ZURICH (Reuters) - Credit Suisse’s (CSGN.S) leadership came under fire on Friday from shareholders disgruntled by a share slide amid a major restructuring of Switzerland’s second-biggest bank.
Chief Executive Tidjane Thiam and Chairman Urs Rohner faced criticism over a 40 percent share price drop since Thiam took charge last July, plans to cut 6,000 jobs and the decision to pay top management bonuses for 2015 despite posting a loss.
Thiam has also faced scrutiny over almost $1 billion in recent write-downs in illiquid trading positions, the scale of which he has said were unknown to himself and other senior bank officials.
“The situation has become extremely serious,” Dominique Biedermann, chairman of shareholder advisory group Ethos, told the group’s annual meeting. “Trust in the current leadership is shattered.”
Nevertheless, more than 80 percent of investors backed all of the pay proposals in binding AGM votes. Rohner was also comfortably re-elected as chairman.
Thiam’s blueprint for Credit Suisse has received a mixed response from the market. After its first full-year loss since 2008 last year, the bank has warned 2016 will likely be another tough year but Thiam said the strategy would eventually bear fruit.
“We are building our platform for the future,” Thiam told shareholders in Zurich at his first annual meeting since joining the bank, addressing them in a mixture of French and German.
“That can seem like a tough task, and one that rarely wins many plaudits in the short term but it is the only path that will lead to success in the long term.”
Thiam wants to pare back Credit Suisse’s investment bank and focus on wealth management. His strategy included a new management structure, raising about 6 billion Swiss francs ($6.2 billion) in fresh capital and a partial initial public offering of its Swiss business.
Rohner said he was convinced the strategic plan, announced in October, had put the bank on the right track but that its implementation would place “considerable demands on all the parties concerned over the next two years”.
Its shares fell 4 percent to 14.59 francs by 1430 GMT (8:30 a.m. EDT) while the Stoxx European bank sector index .SX7P fell 2.7 percent.
Major shareholders have backed Thiam’s strategy, but there are concerns that Credit Suisse is looking to expand in Asian wealth management just as Chinese growth is slowing.
Some also fear Thiam’s targets are too optimistic, including one to more than double pre-tax income from Asia Pacific in 2018.
Tough markets prompted Credit Suisse to take an even bigger ax to its investment bank and cut more jobs.
“The first quarter of 2016 has seen a continuation of the negative pressures experienced in the final quarter of 2015,” Thiam said in his speech.
“January and February were simply two of the worst months ever in international markets.
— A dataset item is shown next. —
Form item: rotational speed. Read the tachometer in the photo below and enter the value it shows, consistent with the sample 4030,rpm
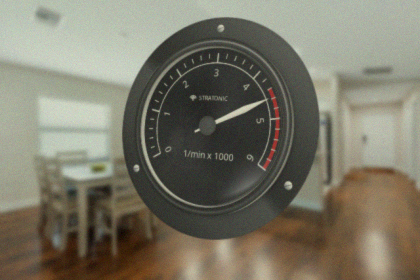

As a result, we decided to accelerate our strategy of right-sizing and de-risking our market activities.”
He told the AGM that the recent share slide had been disappointing for him personally.
“I believe that in the longer term,” Thiam said, “there is only one way to improve Credit Suisse’s share price: demonstrating the merits of our strategy and the value of our team through the delivery of strong and consistent results.”